The NCDMV has also made changes to the notice sent to drivers facing future license revocations for failure to pay court debt which includes information about NC § 20-24.1 and their ability to prevent revocation of their license by filing a motion for relief. Previously, the NC DMV revocation notice indicated that full payment of the amount of fines, penalties and court costs due was the only option to prevent an indefinite driver’s license suspension.

These changes are all apart of a settlement of a class-action lawsuit filed in May 2018 in the U.S. District Court for the Middle District of North Carolina in Greensboro by the Southern Coalition for Social Justice, the American Civil Liberties Union of North Carolina Legal Foundation, the American Civil Liberties Union Foundation and the Southern Poverty Law Center. The settlement agreement and the notices from this case will be posted on the NCDMV’s website (www.ncdot.gov/dmv), and at local NC DMV offices.

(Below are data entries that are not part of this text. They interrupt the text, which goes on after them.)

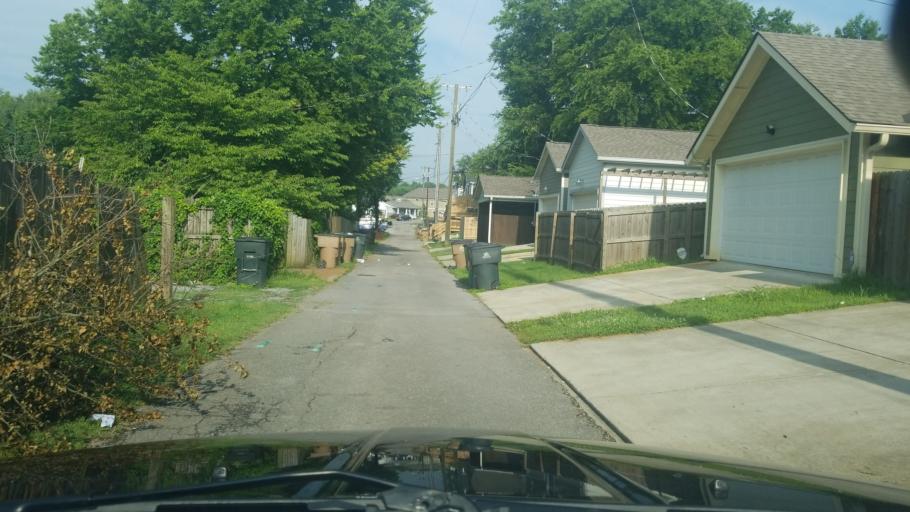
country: US
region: Tennessee
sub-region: Davidson County
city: Belle Meade
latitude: 36.1591
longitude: -86.8536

Also part of the settlement, the NC DMV has agreed to help fund a North Carolina legal advocacy organization’s creation, monitoring, and administration of a help and resources website, where the public can access information on how to prevent or remove a license suspension for non-payment from their record, as well as pro bono resources that may be able to provide representation to the public to help prevent or remove suspensions for non-payment from their record. The notices will reference the website for 18 months. Individuals with questions about the settlement or their options for lifting existing driver’s license revocation orders or preventing a pending revocation order from becoming effective, can visit that site at www.resolvetrafficdebtNC.org.